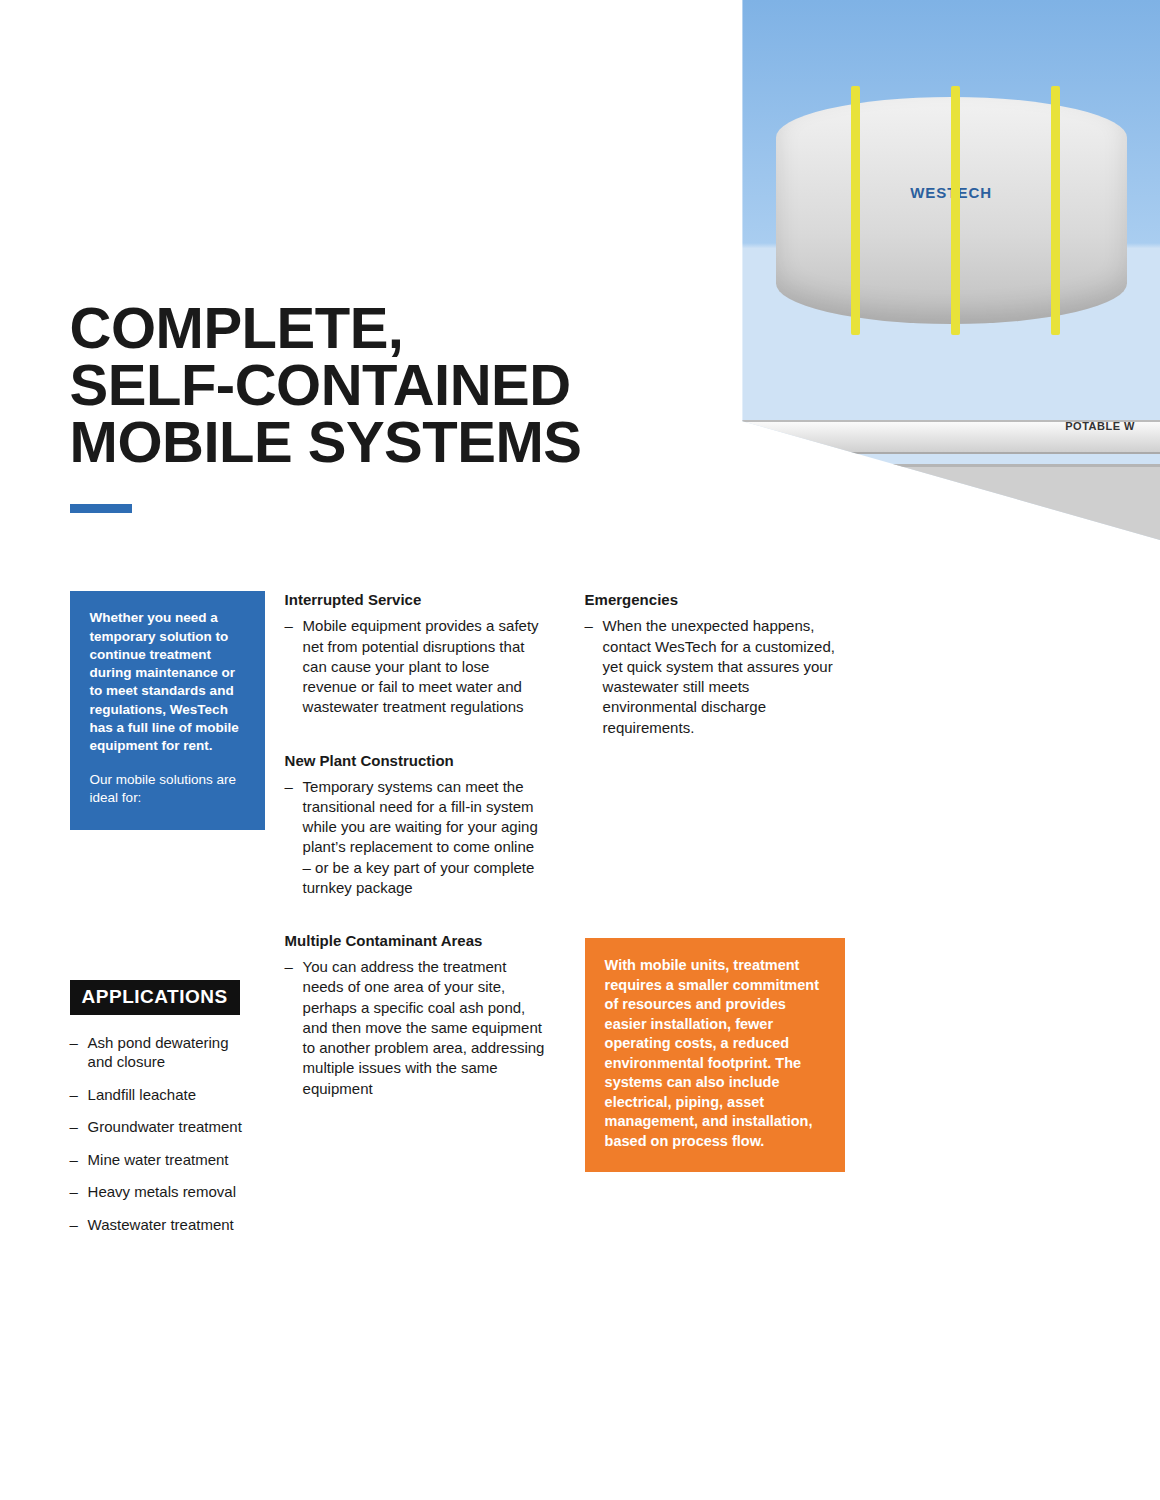POTABLE W
Complete,
Self-Contained
Mobile Systems
Whether you need a temporary solution to continue treatment during maintenance or to meet standards and regulations, WesTech has a full line of mobile equipment for rent.
Our mobile solutions are ideal for:
Applications
Ash pond dewatering and closure
Landfill leachate
Groundwater treatment
Mine water treatment
Heavy metals removal
Wastewater treatment
Interrupted Service
Mobile equipment provides a safety net from potential disruptions that can cause your plant to lose revenue or fail to meet water and wastewater treatment regulations
New Plant Construction
Temporary systems can meet the transitional need for a fill-in system while you are waiting for your aging plant’s replacement to come online – or be a key part of your complete turnkey package
Multiple Contaminant Areas
You can address the treatment needs of one area of your site, perhaps a specific coal ash pond, and then move the same equipment to another problem area, addressing multiple issues with the same equipment
Emergencies
When the unexpected happens, contact WesTech for a customized, yet quick system that assures your wastewater still meets environmental discharge requirements.
With mobile units, treatment requires a smaller commitment of resources and provides easier installation, fewer operating costs, a reduced environmental footprint. The systems can also include electrical, piping, asset management, and installation, based on process flow.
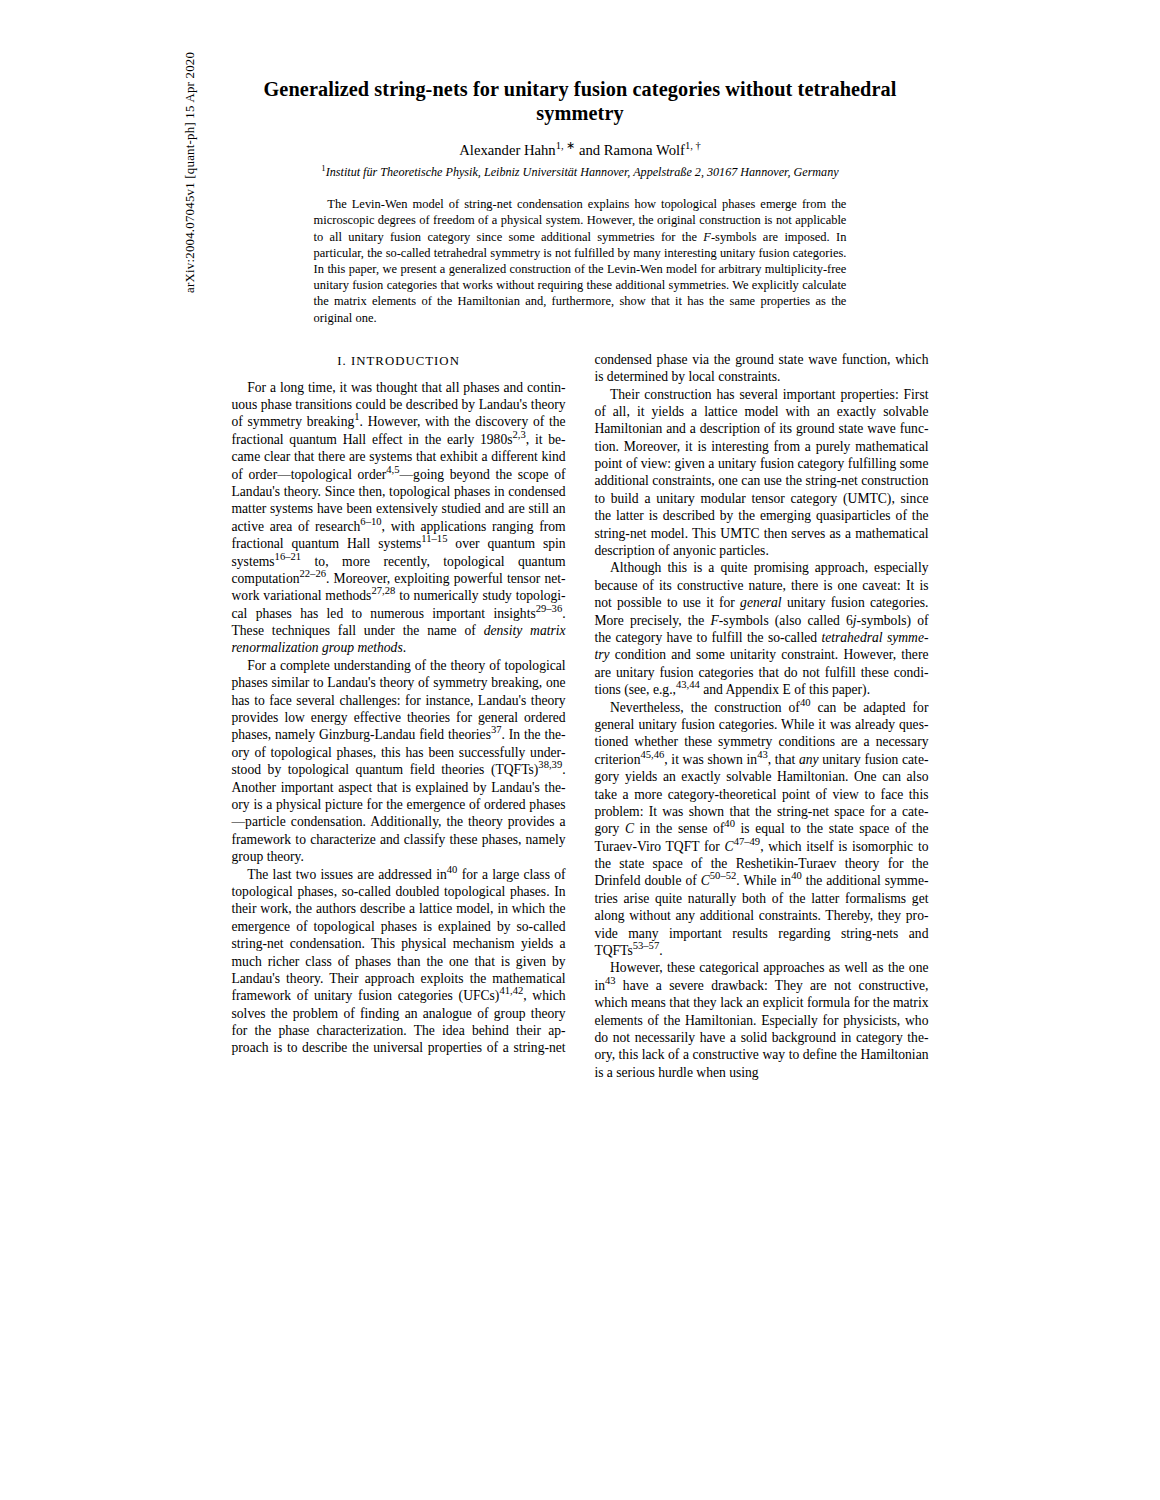arXiv:2004.07045v1 [quant-ph] 15 Apr 2020
Generalized string-nets for unitary fusion categories without tetrahedral symmetry
Alexander Hahn1, ∗ and Ramona Wolf1, †
1Institut für Theoretische Physik, Leibniz Universität Hannover, Appelstraße 2, 30167 Hannover, Germany
The Levin-Wen model of string-net condensation explains how topological phases emerge from the microscopic degrees of freedom of a physical system. However, the original construction is not applicable to all unitary fusion category since some additional symmetries for the F-symbols are imposed. In particular, the so-called tetrahedral symmetry is not fulfilled by many interesting unitary fusion categories. In this paper, we present a generalized construction of the Levin-Wen model for arbitrary multiplicity-free unitary fusion categories that works without requiring these additional symmetries. We explicitly calculate the matrix elements of the Hamiltonian and, furthermore, show that it has the same properties as the original one.
I. Introduction
For a long time, it was thought that all phases and continuous phase transitions could be described by Landau's theory of symmetry breaking1. However, with the discovery of the fractional quantum Hall effect in the early 1980s2,3, it became clear that there are systems that exhibit a different kind of order—topological order4,5—going beyond the scope of Landau's theory. Since then, topological phases in condensed matter systems have been extensively studied and are still an active area of research6–10, with applications ranging from fractional quantum Hall systems11–15 over quantum spin systems16–21 to, more recently, topological quantum computation22–26. Moreover, exploiting powerful tensor network variational methods27,28 to numerically study topological phases has led to numerous important insights29–36. These techniques fall under the name of density matrix renormalization group methods.
For a complete understanding of the theory of topological phases similar to Landau's theory of symmetry breaking, one has to face several challenges: for instance, Landau's theory provides low energy effective theories for general ordered phases, namely Ginzburg-Landau field theories37. In the theory of topological phases, this has been successfully understood by topological quantum field theories (TQFTs)38,39. Another important aspect that is explained by Landau's theory is a physical picture for the emergence of ordered phases—particle condensation. Additionally, the theory provides a framework to characterize and classify these phases, namely group theory.
The last two issues are addressed in40 for a large class of topological phases, so-called doubled topological phases. In their work, the authors describe a lattice model, in which the emergence of topological phases is explained by so-called string-net condensation. This physical mechanism yields a much richer class of phases than the one that is given by Landau's theory. Their approach exploits the mathematical framework of unitary fusion categories (UFCs)41,42, which solves the problem of finding an analogue of group theory for the phase characterization. The idea behind their approach is to describe the universal properties of a string-net condensed phase via the ground state wave function, which is determined by local constraints.
Their construction has several important properties: First of all, it yields a lattice model with an exactly solvable Hamiltonian and a description of its ground state wave function. Moreover, it is interesting from a purely mathematical point of view: given a unitary fusion category fulfilling some additional constraints, one can use the string-net construction to build a unitary modular tensor category (UMTC), since the latter is described by the emerging quasiparticles of the string-net model. This UMTC then serves as a mathematical description of anyonic particles.
Although this is a quite promising approach, especially because of its constructive nature, there is one caveat: It is not possible to use it for general unitary fusion categories. More precisely, the F-symbols (also called 6j-symbols) of the category have to fulfill the so-called tetrahedral symmetry condition and some unitarity constraint. However, there are unitary fusion categories that do not fulfill these conditions (see, e.g.,43,44 and Appendix E of this paper).
Nevertheless, the construction of40 can be adapted for general unitary fusion categories. While it was already questioned whether these symmetry conditions are a necessary criterion45,46, it was shown in43, that any unitary fusion category yields an exactly solvable Hamiltonian. One can also take a more category-theoretical point of view to face this problem: It was shown that the string-net space for a category C in the sense of40 is equal to the state space of the Turaev-Viro TQFT for C 47–49, which itself is isomorphic to the state space of the Reshetikin-Turaev theory for the Drinfeld double of C 50–52. While in40 the additional symmetries arise quite naturally both of the latter formalisms get along without any additional constraints. Thereby, they provide many important results regarding string-nets and TQFTs53–57.
However, these categorical approaches as well as the one in43 have a severe drawback: They are not constructive, which means that they lack an explicit formula for the matrix elements of the Hamiltonian. Especially for physicists, who do not necessarily have a solid background in category theory, this lack of a constructive way to define the Hamiltonian is a serious hurdle when using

## WHAT THE EXERCISE ASKS:
An exact restatement of the entries above is needed; no picture may appear in it.

## EXERCISE SOLUTION:
POTABLE W
Complete,
Self-Contained
Mobile Systems
Whether you need a temporary solution to continue treatment during maintenance or to meet standards and regulations, WesTech has a full line of mobile equipment for rent.
Our mobile solutions are ideal for:
Applications
Ash pond dewatering and closure
Landfill leachate
Groundwater treatment
Mine water treatment
Heavy metals removal
Wastewater treatment
Interrupted Service
Mobile equipment provides a safety net from potential disruptions that can cause your plant to lose revenue or fail to meet water and wastewater treatment regulations
New Plant Construction
Temporary systems can meet the transitional need for a fill-in system while you are waiting for your aging plant’s replacement to come online – or be a key part of your complete turnkey package
Multiple Contaminant Areas
You can address the treatment needs of one area of your site, perhaps a specific coal ash pond, and then move the same equipment to another problem area, addressing multiple issues with the same equipment
Emergencies
When the unexpected happens, contact WesTech for a customized, yet quick system that assures your wastewater still meets environmental discharge requirements.
With mobile units, treatment requires a smaller commitment of resources and provides easier installation, fewer operating costs, a reduced environmental footprint. The systems can also include electrical, piping, asset management, and installation, based on process flow.
arXiv:2004.07045v1 [quant-ph] 15 Apr 2020
Generalized string-nets for unitary fusion categories without tetrahedral symmetry
Alexander Hahn1, ∗ and Ramona Wolf1, †
1Institut für Theoretische Physik, Leibniz Universität Hannover, Appelstraße 2, 30167 Hannover, Germany
The Levin-Wen model of string-net condensation explains how topological phases emerge from the microscopic degrees of freedom of a physical system. However, the original construction is not applicable to all unitary fusion category since some additional symmetries for the F-symbols are imposed. In particular, the so-called tetrahedral symmetry is not fulfilled by many interesting unitary fusion categories. In this paper, we present a generalized construction of the Levin-Wen model for arbitrary multiplicity-free unitary fusion categories that works without requiring these additional symmetries. We explicitly calculate the matrix elements of the Hamiltonian and, furthermore, show that it has the same properties as the original one.
I. Introduction
For a long time, it was thought that all phases and continuous phase transitions could be described by Landau's theory of symmetry breaking1. However, with the discovery of the fractional quantum Hall effect in the early 1980s2,3, it became clear that there are systems that exhibit a different kind of order—topological order4,5—going beyond the scope of Landau's theory. Since then, topological phases in condensed matter systems have been extensively studied and are still an active area of research6–10, with applications ranging from fractional quantum Hall systems11–15 over quantum spin systems16–21 to, more recently, topological quantum computation22–26. Moreover, exploiting powerful tensor network variational methods27,28 to numerically study topological phases has led to numerous important insights29–36. These techniques fall under the name of density matrix renormalization group methods.
For a complete understanding of the theory of topological phases similar to Landau's theory of symmetry breaking, one has to face several challenges: for instance, Landau's theory provides low energy effective theories for general ordered phases, namely Ginzburg-Landau field theories37. In the theory of topological phases, this has been successfully understood by topological quantum field theories (TQFTs)38,39. Another important aspect that is explained by Landau's theory is a physical picture for the emergence of ordered phases—particle condensation. Additionally, the theory provides a framework to characterize and classify these phases, namely group theory.
The last two issues are addressed in40 for a large class of topological phases, so-called doubled topological phases. In their work, the authors describe a lattice model, in which the emergence of topological phases is explained by so-called string-net condensation. This physical mechanism yields a much richer class of phases than the one that is given by Landau's theory. Their approach exploits the mathematical framework of unitary fusion categories (UFCs)41,42, which solves the problem of finding an analogue of group theory for the phase characterization. The idea behind their approach is to describe the universal properties of a string-net condensed phase via the ground state wave function, which is determined by local constraints.
Their construction has several important properties: First of all, it yields a lattice model with an exactly solvable Hamiltonian and a description of its ground state wave function. Moreover, it is interesting from a purely mathematical point of view: given a unitary fusion category fulfilling some additional constraints, one can use the string-net construction to build a unitary modular tensor category (UMTC), since the latter is described by the emerging quasiparticles of the string-net model. This UMTC then serves as a mathematical description of anyonic particles.
Although this is a quite promising approach, especially because of its constructive nature, there is one caveat: It is not possible to use it for general unitary fusion categories. More precisely, the F-symbols (also called 6j-symbols) of the category have to fulfill the so-called tetrahedral symmetry condition and some unitarity constraint. However, there are unitary fusion categories that do not fulfill these conditions (see, e.g.,43,44 and Appendix E of this paper).
Nevertheless, the construction of40 can be adapted for general unitary fusion categories. While it was already questioned whether these symmetry conditions are a necessary criterion45,46, it was shown in43, that any unitary fusion category yields an exactly solvable Hamiltonian. One can also take a more category-theoretical point of view to face this problem: It was shown that the string-net space for a category C in the sense of40 is equal to the state space of the Turaev-Viro TQFT for C 47–49, which itself is isomorphic to the state space of the Reshetikin-Turaev theory for the Drinfeld double of C 50–52. While in40 the additional symmetries arise quite naturally both of the latter formalisms get along without any additional constraints. Thereby, they provide many important results regarding string-nets and TQFTs53–57.
However, these categorical approaches as well as the one in43 have a severe drawback: They are not constructive, which means that they lack an explicit formula for the matrix elements of the Hamiltonian. Especially for physicists, who do not necessarily have a solid background in category theory, this lack of a constructive way to define the Hamiltonian is a serious hurdle when using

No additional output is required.